» **EXERCISE TEXT**:
Measuring Replacement Asset Value (RAV) is a telling performance indicator of the return-on-investment from maintaining the physical and production assets used in an operation


I read your article that compares maintenance costs to RAV and am inquiring to see what is your definition of ‘maintenance cost’ when measuring replacement asset value? Are you strictly referring to labor costs, or is this the cost of labor, services and capital equipment purchases to repair, replace or upgrade an existing machine?


Dear Tom,

In the example, ‘maintenance costs’ meant the direct and overhead maintenance costs – labor, parts, subcontract services and allocated overheads (i.e. supervision, management, associated infrastructure, etc. proportioned to direct labor hours) – incurred during the ‘normal’ operation of the car (i.e. the car is driven by a well-trained, responsible driver at the wheel). If you have a store/warehouse for maintenance parts then you add the proportionate cost of keeping and running the store to support the maintenance effort as part of the total cost of maintenance.

The example in the measuring replacement asset value (RAV) article is for a regular mid-size family car. The values listed in the table are the final market costs paid for preventive maintenance and breakdowns assuming no car crash occurs (i.e. you are allowing for the costs you would expect under ‘normal’ operating conditions). Those costs are the full costs of parts and labor after all direct costs and internal allocations for indirect costs were made by the various companies involved along the supply chain. I do not know if they also amortized capital expense in those costs.

I recommend that you keep the capital cost effects separate to operating maintenance costs when measuring replacement asset value. You can include them in as a separate KPI if that is important, but you should measure only the effect of maintenance when maintenance is done, and that is during the operation phase of the life cycle.

» **SUPPLIED INFORMATION**:

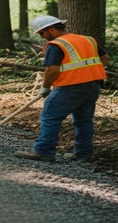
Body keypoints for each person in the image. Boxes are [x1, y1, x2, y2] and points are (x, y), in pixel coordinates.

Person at [15, 15, 109, 162]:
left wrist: (45, 87)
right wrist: (88, 72)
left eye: (41, 33)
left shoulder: (56, 45)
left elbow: (52, 70)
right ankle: (83, 153)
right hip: (93, 85)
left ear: (51, 30)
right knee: (84, 120)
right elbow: (105, 58)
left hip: (70, 87)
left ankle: (44, 150)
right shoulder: (87, 39)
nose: (42, 37)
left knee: (50, 116)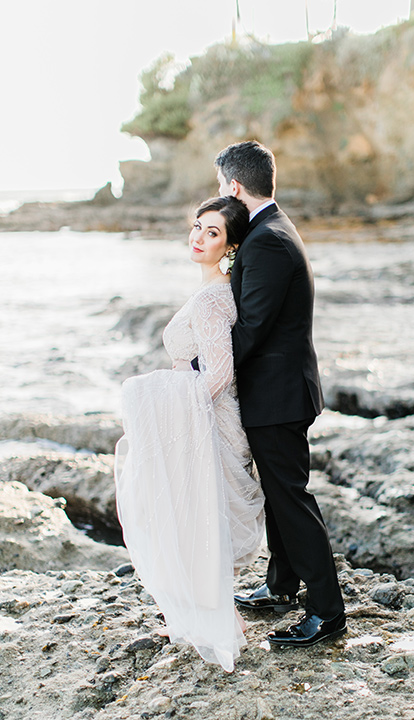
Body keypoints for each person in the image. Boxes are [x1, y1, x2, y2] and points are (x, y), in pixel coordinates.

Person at [114, 196, 265, 673]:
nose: (199, 237)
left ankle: (224, 617)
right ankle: (216, 613)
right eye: (198, 227)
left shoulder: (212, 298)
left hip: (209, 417)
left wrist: (163, 394)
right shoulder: (215, 291)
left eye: (213, 232)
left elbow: (219, 372)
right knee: (203, 509)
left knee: (206, 510)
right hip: (205, 413)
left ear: (231, 246)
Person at [215, 141, 346, 647]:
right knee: (278, 494)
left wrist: (204, 368)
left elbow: (251, 327)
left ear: (234, 186)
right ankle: (282, 587)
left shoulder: (266, 240)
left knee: (291, 500)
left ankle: (328, 614)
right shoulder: (271, 229)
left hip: (278, 394)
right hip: (280, 389)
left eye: (220, 185)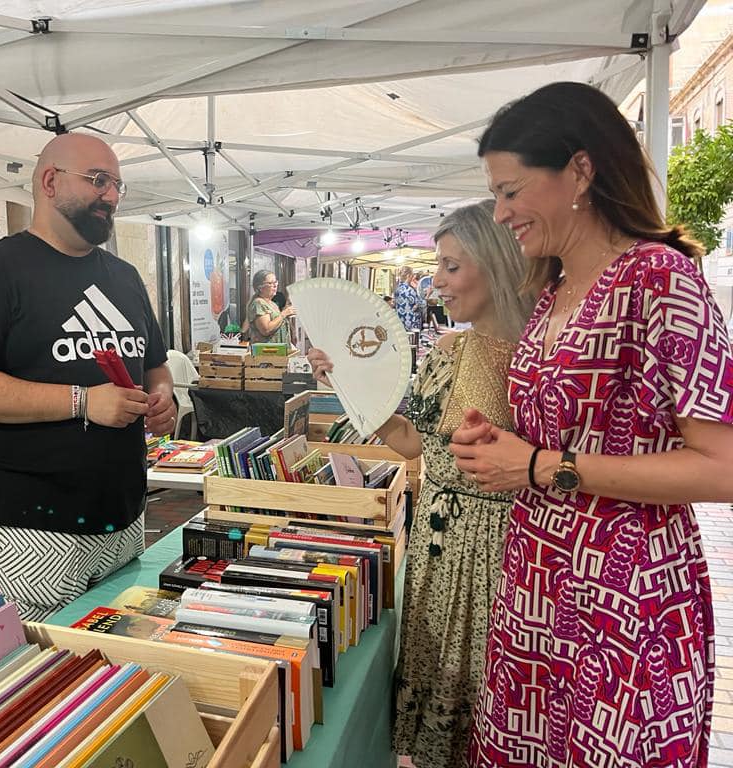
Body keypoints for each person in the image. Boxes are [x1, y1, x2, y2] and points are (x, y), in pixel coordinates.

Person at [451, 81, 733, 767]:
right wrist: (500, 446)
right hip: (537, 587)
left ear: (580, 170)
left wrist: (541, 465)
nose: (501, 212)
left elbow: (723, 467)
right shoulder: (550, 292)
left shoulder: (660, 279)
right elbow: (561, 435)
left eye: (511, 191)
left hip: (626, 597)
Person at [308, 201, 534, 767]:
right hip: (436, 540)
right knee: (436, 680)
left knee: (490, 697)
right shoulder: (449, 348)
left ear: (498, 263)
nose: (438, 282)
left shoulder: (540, 358)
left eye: (452, 267)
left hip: (500, 547)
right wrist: (345, 382)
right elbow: (414, 441)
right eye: (439, 266)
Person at [0, 133, 176, 620]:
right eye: (98, 180)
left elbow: (155, 363)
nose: (111, 195)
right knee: (42, 659)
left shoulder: (125, 276)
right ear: (50, 182)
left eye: (117, 185)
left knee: (115, 654)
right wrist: (83, 401)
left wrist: (163, 397)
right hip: (35, 528)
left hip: (126, 515)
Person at [246, 269, 295, 345]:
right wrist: (284, 314)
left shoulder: (273, 304)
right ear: (260, 287)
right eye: (270, 283)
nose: (275, 285)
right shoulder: (259, 303)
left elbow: (278, 323)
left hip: (279, 349)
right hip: (266, 350)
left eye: (275, 282)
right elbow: (266, 330)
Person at [393, 265, 424, 331]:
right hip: (411, 323)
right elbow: (422, 304)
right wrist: (427, 295)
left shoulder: (397, 289)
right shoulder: (409, 290)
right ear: (408, 276)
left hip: (400, 323)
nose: (412, 277)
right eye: (412, 275)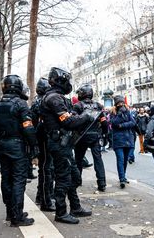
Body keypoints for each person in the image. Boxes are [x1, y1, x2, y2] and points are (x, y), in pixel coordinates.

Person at [40, 67, 93, 224]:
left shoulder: (56, 97)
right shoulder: (54, 98)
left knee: (74, 177)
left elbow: (69, 117)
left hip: (64, 144)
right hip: (59, 144)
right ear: (61, 81)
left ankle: (75, 207)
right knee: (64, 178)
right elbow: (68, 121)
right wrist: (86, 116)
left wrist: (79, 116)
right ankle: (61, 212)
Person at [0, 74, 39, 226]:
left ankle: (10, 212)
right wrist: (34, 145)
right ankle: (17, 216)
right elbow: (28, 127)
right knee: (18, 180)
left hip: (2, 145)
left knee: (6, 179)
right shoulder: (20, 104)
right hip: (17, 146)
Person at [73, 84, 108, 192]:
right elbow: (104, 122)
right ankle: (101, 183)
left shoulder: (78, 106)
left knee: (78, 159)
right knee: (98, 159)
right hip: (94, 136)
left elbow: (74, 121)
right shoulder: (97, 105)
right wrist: (105, 134)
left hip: (82, 136)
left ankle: (77, 181)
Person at [31, 77, 56, 211]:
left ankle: (41, 196)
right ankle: (46, 200)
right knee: (47, 169)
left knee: (44, 169)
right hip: (45, 138)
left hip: (41, 138)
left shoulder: (38, 101)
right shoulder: (43, 102)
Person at [110, 95, 136, 189]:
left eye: (122, 103)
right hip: (118, 140)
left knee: (125, 160)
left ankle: (123, 177)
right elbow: (114, 123)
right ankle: (121, 179)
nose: (121, 104)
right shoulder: (114, 112)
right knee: (120, 160)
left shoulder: (127, 111)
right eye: (119, 103)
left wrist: (122, 126)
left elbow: (133, 123)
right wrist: (119, 114)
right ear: (116, 104)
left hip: (128, 139)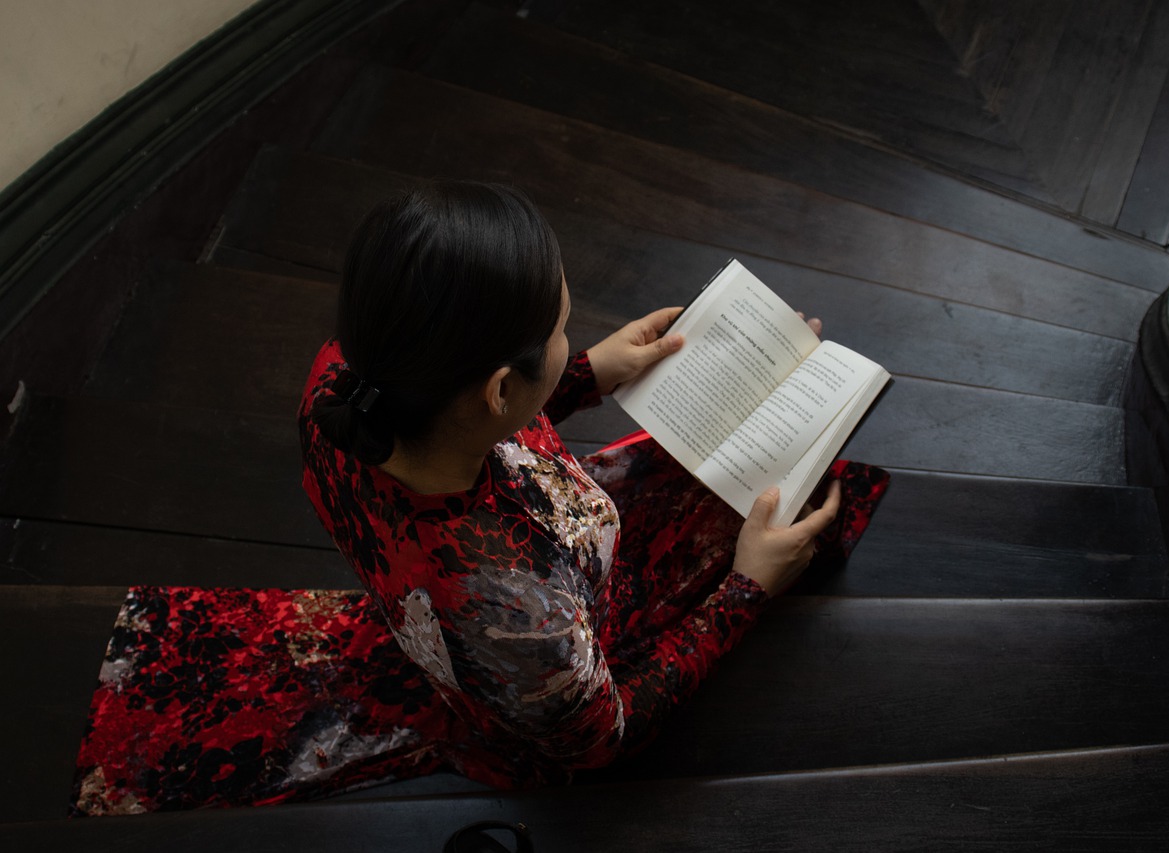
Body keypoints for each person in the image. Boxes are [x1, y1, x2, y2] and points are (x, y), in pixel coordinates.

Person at [299, 182, 889, 789]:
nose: (568, 339)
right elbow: (604, 737)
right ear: (501, 390)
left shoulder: (345, 386)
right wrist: (748, 587)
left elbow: (465, 423)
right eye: (561, 329)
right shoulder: (517, 606)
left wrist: (586, 373)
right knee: (786, 500)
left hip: (504, 606)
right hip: (551, 653)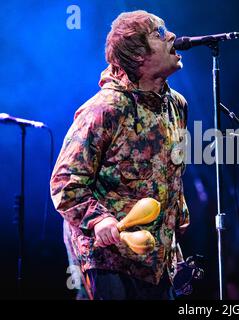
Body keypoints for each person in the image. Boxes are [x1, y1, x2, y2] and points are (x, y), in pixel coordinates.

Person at [50, 10, 189, 300]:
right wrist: (98, 220)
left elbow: (170, 171)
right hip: (109, 261)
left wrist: (177, 219)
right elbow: (65, 182)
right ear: (138, 55)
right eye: (159, 33)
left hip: (157, 259)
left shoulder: (176, 105)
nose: (172, 37)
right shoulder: (105, 109)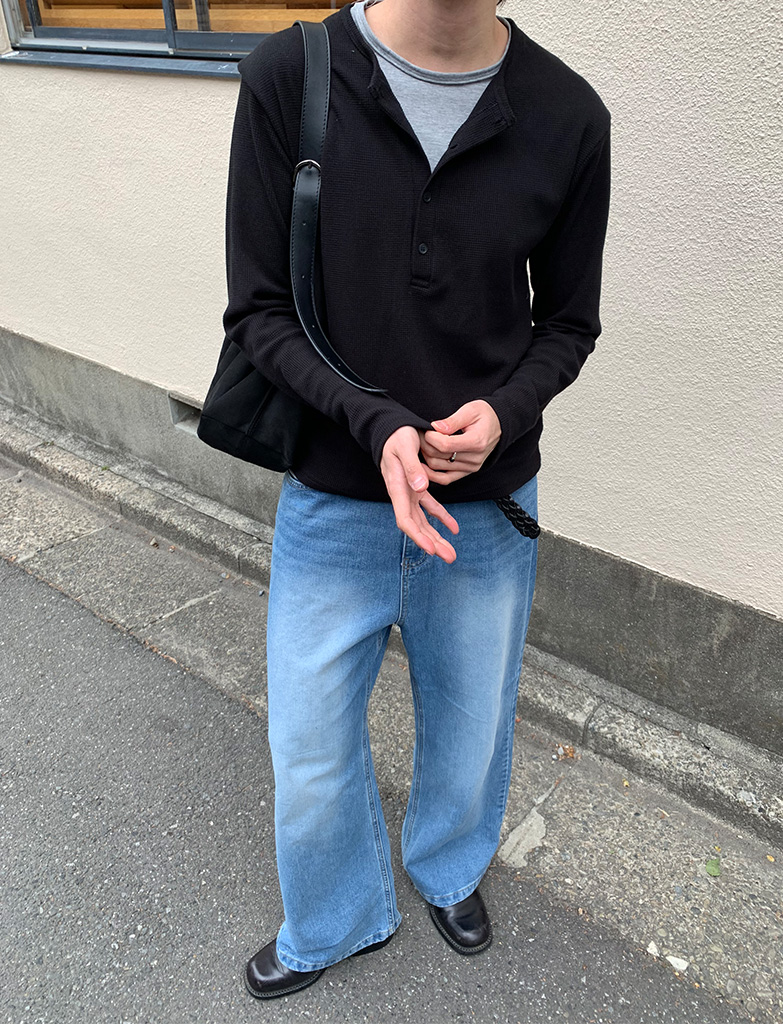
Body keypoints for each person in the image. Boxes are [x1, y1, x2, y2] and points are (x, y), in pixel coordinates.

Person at [222, 0, 611, 1000]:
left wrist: (504, 412)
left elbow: (568, 322)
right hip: (335, 492)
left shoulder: (568, 115)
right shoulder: (289, 77)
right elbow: (259, 310)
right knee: (307, 745)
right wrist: (375, 422)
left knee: (473, 721)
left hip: (485, 503)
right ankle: (334, 916)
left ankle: (447, 867)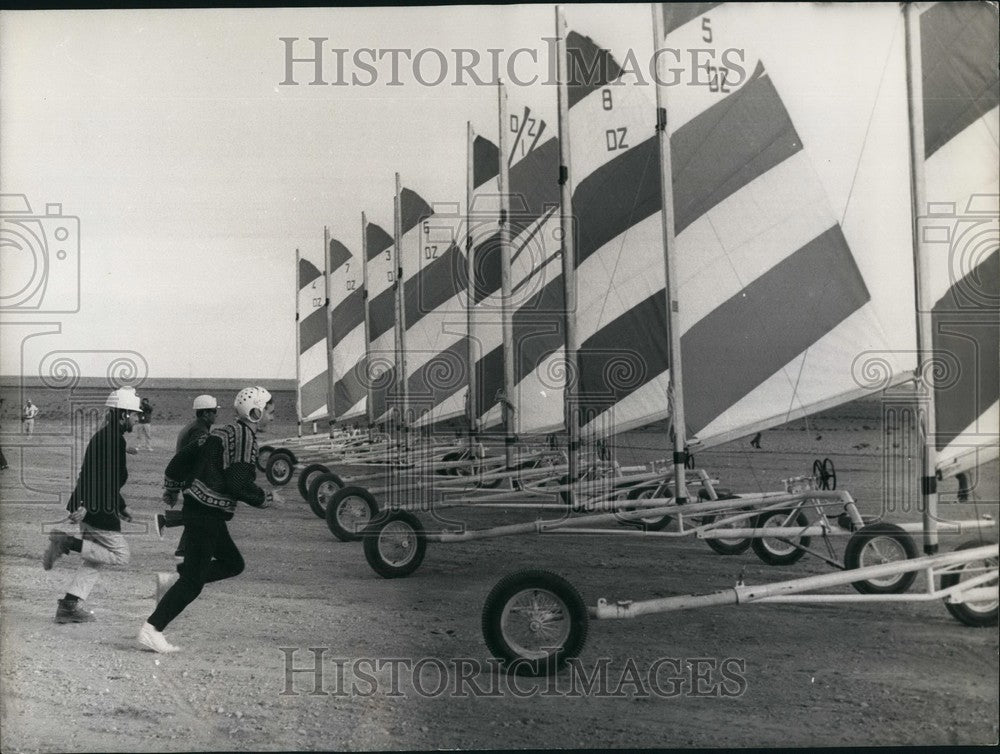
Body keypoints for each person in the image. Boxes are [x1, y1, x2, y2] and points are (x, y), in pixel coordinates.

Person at [138, 386, 279, 653]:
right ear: (256, 412)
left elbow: (180, 459)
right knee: (193, 583)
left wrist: (172, 487)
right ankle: (151, 629)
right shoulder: (245, 438)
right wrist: (266, 499)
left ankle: (172, 582)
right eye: (270, 412)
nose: (272, 418)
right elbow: (238, 483)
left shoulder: (222, 431)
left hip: (201, 508)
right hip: (206, 513)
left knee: (233, 564)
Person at [41, 386, 143, 623]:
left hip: (95, 506)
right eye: (135, 414)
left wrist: (120, 506)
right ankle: (65, 541)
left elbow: (105, 479)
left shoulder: (107, 437)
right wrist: (85, 504)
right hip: (97, 509)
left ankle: (68, 606)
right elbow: (95, 477)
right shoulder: (113, 440)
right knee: (120, 555)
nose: (138, 419)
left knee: (94, 559)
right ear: (124, 414)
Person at [154, 395, 220, 556]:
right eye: (213, 412)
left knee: (198, 513)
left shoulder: (195, 426)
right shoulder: (199, 431)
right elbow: (197, 457)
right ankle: (165, 520)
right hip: (192, 479)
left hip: (187, 478)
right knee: (203, 514)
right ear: (205, 413)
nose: (216, 415)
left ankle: (183, 548)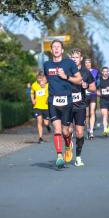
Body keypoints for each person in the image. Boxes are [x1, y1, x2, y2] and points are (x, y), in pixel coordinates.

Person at [44, 40, 82, 168]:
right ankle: (59, 156)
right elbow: (46, 79)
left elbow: (79, 80)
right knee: (57, 129)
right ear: (51, 50)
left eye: (58, 47)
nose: (56, 49)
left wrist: (66, 77)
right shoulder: (46, 65)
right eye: (54, 47)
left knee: (66, 131)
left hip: (67, 101)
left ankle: (67, 145)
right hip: (53, 101)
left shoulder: (69, 63)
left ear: (62, 50)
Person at [69, 49, 96, 166]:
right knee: (68, 131)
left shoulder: (86, 72)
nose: (75, 59)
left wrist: (86, 86)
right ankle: (67, 144)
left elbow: (94, 88)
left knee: (79, 133)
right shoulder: (67, 70)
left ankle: (78, 157)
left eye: (77, 57)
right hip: (67, 104)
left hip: (80, 105)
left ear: (81, 59)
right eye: (73, 57)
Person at [31, 71, 51, 144]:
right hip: (37, 106)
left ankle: (48, 126)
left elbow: (51, 92)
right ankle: (40, 137)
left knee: (46, 123)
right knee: (39, 121)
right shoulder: (34, 85)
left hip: (46, 107)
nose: (39, 80)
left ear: (44, 78)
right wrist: (33, 99)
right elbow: (32, 93)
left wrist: (48, 98)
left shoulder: (48, 85)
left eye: (41, 78)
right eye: (38, 78)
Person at [84, 58, 99, 139]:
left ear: (91, 63)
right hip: (85, 94)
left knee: (92, 112)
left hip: (93, 93)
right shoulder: (82, 71)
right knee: (86, 114)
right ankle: (88, 129)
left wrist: (97, 89)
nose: (87, 64)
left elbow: (98, 81)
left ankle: (91, 131)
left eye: (89, 62)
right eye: (86, 62)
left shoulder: (95, 71)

» **QUESTIONS ON THE MATERIAL**:
a: In the maintenance cost text, what kind of car is used for the example in the RAV article?
b: Rewrite the maintenance cost text from "I read your" through "an existing machine?", with "labor costs" swapped for "wage costs".

» **ACTIVITY ANSWERS**:
a: A regular mid-size family car.

b:
I read your article that compares maintenance costs to RAV and am inquiring to see what is your definition of ‘maintenance cost’ when measuring replacement asset value? Are you strictly referring to wage costs, or is this the cost of labor, services and capital equipment purchases to repair, replace or upgrade an existing machine?